Analysis | 20 Points

Before submitting this checkpoint, Checkpoint 6 (not its alternative) must have been both submitted and graded.

This checkpoint requires students to submit a draft of their analysis in the project template. This document should not only include an analysis, but also an outline of the rest of their final project. See below for more information.

Alternative Assignment: The alternative assignment for this checkpoint is to record a presentation of a published academic paper that uses an instrumental variable. Students should find their paper on Google scholar, get it approved by the instructor, read it, and record themselves giving a 15 minute presentation. Students should format their presentation such that they cover the paper’s research question / motivation, data sources, empirical / identification strategy, assumptions, results, and a critical evaluation of the paper’s evidence / claims. A presentation template can be found here.

Final Project

Final Project | 51 Points

Final projects must be rendered .html files that are uploaded to an ePortfolio. The project’s outline should be as follows:

  • Introduction: Motivate and introduce your research question. Convince the reader that this topic/question is important and that they should care. What data do you use? What causal inference strategy do you use to address this question? What do you find? What can we learn from this?
  • Literature Review: What work has already been done on this topic by others? What are their conclusions? How is your work different?
  • Data: Where does your data come from? Why is this data good for answering your question? Be sure to create, and discuss, a summary statistics table and some plots.
  • Empirical Strategy: Outline your identification strategy including your causal inference method. Provide a discussion about why you are using the method you’re using. What are the strengths and weaknesses? What are your assumptions? Generate the results, and interpret your findings. You might want to split this into two sections: Empirical Strategy and Results.
  • Conclusion: Remind the reader why your topic is important, what your research question is, what you do, and what you find. Be sure to include a discussion of the implications of your findings.

You may use this final project template to help you get started. For more help on what your project should look like, etc., check out this sample paper by Dr. Tomas Dvorak. This is an obviously slim version of what you would be generating, but the idea is the same.

Project Rubric

Structure

0 - 10 Points

  • The paper is organized into sections with appropriate (sub-)headings and free from formatting issues.

(Camera calibration data)
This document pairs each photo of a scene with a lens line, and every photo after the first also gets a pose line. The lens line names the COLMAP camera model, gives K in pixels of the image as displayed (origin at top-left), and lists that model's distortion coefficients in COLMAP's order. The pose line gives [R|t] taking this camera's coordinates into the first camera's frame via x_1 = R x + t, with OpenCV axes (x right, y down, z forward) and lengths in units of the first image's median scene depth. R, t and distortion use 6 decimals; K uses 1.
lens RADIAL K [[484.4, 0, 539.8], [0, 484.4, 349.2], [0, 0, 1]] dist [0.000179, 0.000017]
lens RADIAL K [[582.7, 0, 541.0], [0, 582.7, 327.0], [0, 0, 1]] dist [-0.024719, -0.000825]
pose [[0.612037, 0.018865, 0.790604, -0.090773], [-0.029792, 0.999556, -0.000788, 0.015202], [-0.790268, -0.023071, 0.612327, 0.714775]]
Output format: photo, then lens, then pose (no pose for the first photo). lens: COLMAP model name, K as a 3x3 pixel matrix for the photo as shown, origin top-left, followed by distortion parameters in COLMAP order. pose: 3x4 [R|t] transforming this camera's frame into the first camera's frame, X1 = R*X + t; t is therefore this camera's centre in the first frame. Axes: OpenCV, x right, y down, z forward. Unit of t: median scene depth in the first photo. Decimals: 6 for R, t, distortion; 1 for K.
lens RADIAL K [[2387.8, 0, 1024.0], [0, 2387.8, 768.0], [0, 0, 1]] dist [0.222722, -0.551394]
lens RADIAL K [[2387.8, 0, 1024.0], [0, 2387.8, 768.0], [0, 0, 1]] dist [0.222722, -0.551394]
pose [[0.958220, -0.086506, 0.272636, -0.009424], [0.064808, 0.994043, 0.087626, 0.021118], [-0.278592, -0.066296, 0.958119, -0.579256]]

WORK INSTRUCTION A —
Write out the stretch of the project guidelines from "You may use" through "from formatting issues.", word for word.
WORK INSTRUCTION B —
Carry the project guidelines forward from their last line.
These records were taken from a separate source.

TASK RESPONSE A —
You may use this final project template to help you get started. For more help on what your project should look like, etc., check out this sample paper by Dr. Tomas Dvorak. This is an obviously slim version of what you would be generating, but the idea is the same.

Project Rubric

Structure

0 - 10 Points

  • The paper is organized into sections with appropriate (sub-)headings and free from formatting issues.

TASK RESPONSE B —
  • Writing is free of spelling and grammar mistakes. The style of writing is professional and/or that of an academic article.
  • Overall, the paper adheres to norms in the literature. Tables and figures are labeled, referenced works are cited appropriately, etc.

Econometric Analysis

0 - 31 Points

  • The research question, and its importance, is prominent and clear to the reader.
  • The hypotheses of the author are clear and supported by sound economic theory and/or logic.
  • Data sources are provided and discussed.
  • The data used is appropriate for addressing the research question and chosen identification strategy.
  • Summary statistics are presented and discussed.
  • Visualizations are labeled, informative, and discussed.
  • Causal Inference Technique and Identification:
    • The mechanics of the chosen method are explained in the context of the study.
    • The author is up front about the assumptions required. Be sure to critically evaluate how reasonable these assumptions are.
    • Why is this method appropriate for this project?
  • If applicable, the econometric model should be written out with a clear connection to the research question.
  • Results are generated appropriately, and presented in either a table, figure, or both.
  • Both the magnitudes and signs of the results should be interpreted. What are the weaknesses of the analysis? Are there any alternative explanations for your findings?
  • Technical concepts are effectively and efficiently communicated throughout the project.

Code

0 - 10 Points

All code is present, concise, commented, and neatly folded. A reader could easily replicate the project using what is described in the text and the code supplied.